[Text]:
===============
On July 27, 2021, KORE Wireless Group, Inc. (the “Company”), a Delaware corporation and wholly owned subsidiary of Maple Holdings Inc. (“KORE”), entered into a backstop financing agreement (the “Backstop Agreement”) with an affiliate of Fortress Credit Corp. (“Fortress”) pursuant to which Fortress will make additional financing available, if necessary, to help satisfy any shortfall in the minimum cash condition arising as a result of redemptions by the public shareholders of Cerberus Telecom Acquisition Corp. (“CTAC”) at the closing of the proposed business combination of CTAC and KORE.
The Backstop Agreement provides the Company with the ability, at its option and with the consent of King Pubco, Inc. (“Pubco”), a Delaware corporation and wholly owned subsidiary of Cerberus Telecom Acquisition Holdings, LLC, an affiliate of CTAC, and the surviving public company following the business combination (after which time, Pubco will change its name to KORE Group Holdings, Inc.), to borrow up to $120 million in the event that redemptions by CTAC public shareholders exceed $139.2 million. Pursuant to the Backstop Agreement, at the closing of the business combination, the Company may issue senior unsecured exchangeable notes due 2028 (“Backstop Notes”) in an aggregate principal amount equal to the amount of the shortfall. Any Backstop Notes will be issued at par, bear interest at the rate of 5.50% per annum, and will have a maturity of seven years. Following the closing of the business combination and at Fortress’ option, the Backstop Notes may be exchangeable into shares of common stock of Pubco at $12.50 per share. At any time after the 2-year anniversary of the issuance of the Backstop Notes, Pubco may redeem the Backstop Notes for cash, force an exchange into shares of its common stock at $16.25 per share or settle with a combination of cash and an exchange. The backstop agreement contains a customary six-month lock up following the closing of the business combination, which prohibits Fortress from hedging the Backstop Notes by short selling Pubco’s common stock or hedging the notes via Pubco’s warrants or options.
===============
[Dataset]:
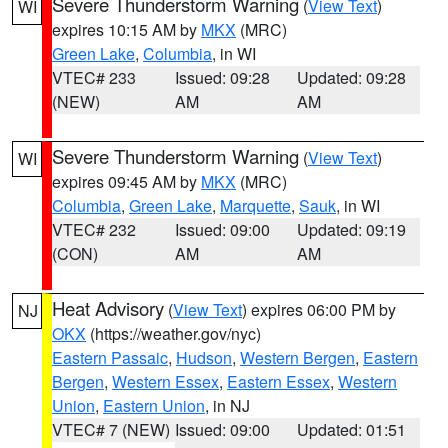
Severe Thunderstorm Warning
(
View Text
)
WI
expires 10:15 AM by
MKX
(MRC)
Green Lake
,
Columbia
, in WI
VTEC# 233
Issued: 09:28
Updated: 09:28
(NEW)
AM
AM
Severe Thunderstorm Warning
(
View Text
)
WI
expires 09:45 AM by
MKX
(MRC)
Columbia
,
Green Lake
,
Marquette
,
Sauk
, in WI
VTEC# 232
Issued: 09:00
Updated: 09:19
(CON)
AM
AM
Heat Advisory
(
View Text
) expires 06:00 PM by
NJ
OKX
(https://weather.gov/nyc)
Eastern Passaic
,
Hudson
,
Western Bergen
,
Eastern
Bergen
,
Western Essex
,
Eastern Essex
,
Western
Union
,
Eastern Union
, in NJ
VTEC# 7 (NEW)
Issued: 09:00
Updated: 01:51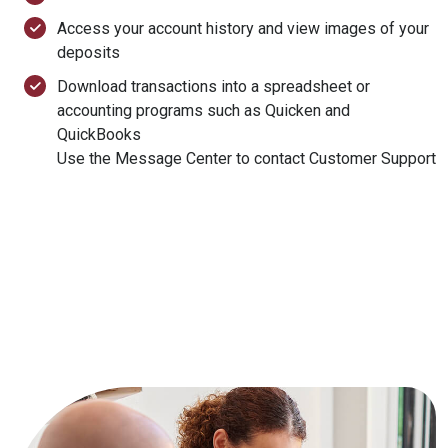
Access your account history and view images of your
deposits
Download transactions into a spreadsheet or
accounting programs such as Quicken and
QuickBooks
Use the Message Center to contact Customer Support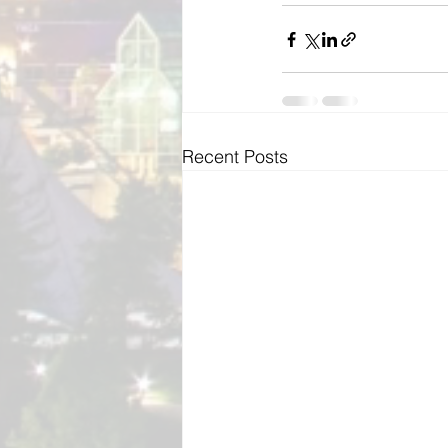
Recent Posts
===============
Continue the text about the Fortress backstop financing agreement, starting after its last sentence.

[Exercise result]:
The foregoing description of the Backstop Agreement and Backstop Notes is not complete and is qualified in its entirety by reference to the Backstop Agreement and the form of Indenture, included as Exhibit A to the Backstop Agreement, which is attached as Exhibit 10.1 to this Current Report on Form 8-K and incorporated herein by reference.
In connection with the Backstop Agreement, pursuant to a Waiver and Acknowledgment dated July 27, 2021, CTAC has waived the debt incurrence covenant in the Merger Agreement solely to permit KORE to enter into the Backstop Agreement and will be deemed to waive such debt incurrence covenant to permit KORE to utilize the Backstop Agreement upon consenting to such utilization. CTAC and KORE have also amended the merger agreement to extend the “Termination Date” thereunder to October 12, 2021.
On July 28, 2021, KORE issued a press release announcing entry into the Backstop Agreement. A copy of the press release is furnished as Exhibit 99.1 to this Current Report on Form 8-K.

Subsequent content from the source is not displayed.